Friday Links #3: Great Stuff Worth a Read
As I mentioned a few weeks back, each Friday post will feature fantastic articles, books, and blog posts that I’ve read since the Friday post before. More people should read more great writing, I say.
Happy reading!
Years ago, Half the Sky by Nicholas Kristof and Sheryl WuDunn gave me a thought-provoking read, and so did this recent article the couple penned about the limitations to our current methods for ending the cycle of poverty—and how we could make a far bigger difference. In short: We have to start earlier.
Jon C. Lundell’s meditation from an artist’s perspective on whether art has something to do with beauty and the subjectiveness of the beautiful made me think. Personally, I believe that anything can have beauty from the right perspective.
Blame my intellectual-historian background and my work in the marketing field: I love studies like this one, written up by John Beshears and Francesca Gino in the Harvard Business Review Blog Network, of human behavior and how to influence better decision making.

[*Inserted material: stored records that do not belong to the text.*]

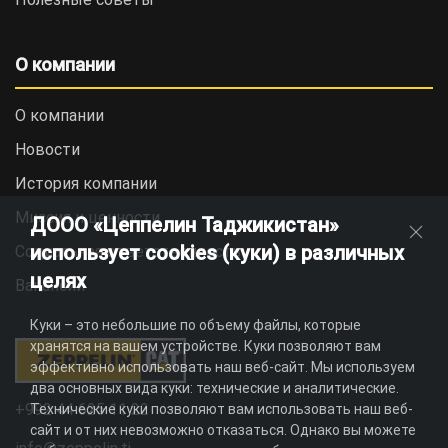
О компании
О компании
Новости
История компании
Миссия и ценности
ДООО «Цеппелин Таджикистан»
использует cookies (куки) в различных
Социальная ответственность
целях
Вакансии
Куки – это небольшие по объему файлы, которые
хранятся на вашем устройстве. Куки позволяют вам
эффективно использовать наш веб-сайт. Мы используем
два основных вида куки: технические и аналитические.
+992 44 625 11 22
Технические куки позволяют вам использовать наш веб-
сайт и от них невозможно отказаться. Однако вы можете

This post by Joelle about private lives in a public, social-media world sounded a bell for me: As much as this blog, Twitter, and Facebook puts out about me into the world—and as much as I may choose to share off-line—I hold back a great deal more. In fact, I sequester what matters most to me far more often than not. Maybe one day, that will change. But not anytime soon.
The fragility and transience and poignancy and preciousness of life have lingered in my thoughts quite a bit lately. And so when I read this post by David Pennington, I read it thrice. Though it made me ache, it helped to know someone else feels the sadness. And I still wonder who wrote the beautiful eulogy from the physics perspective. I want to thank him or her.
My humanities-loving heart sang when I read James McPherson’s post marking parallels in “The Wire” to Greek epic—and poignantly drawing conclusions about the need for justice to achieve peace in the world. And I haven’t ever even seen “The Wire.”
I still forget to make note of the fantastic writing I encounter—I haven’t yet mastered the habit. Stay tuned in future weeks for ever better lists!
What have you read recently that I should read?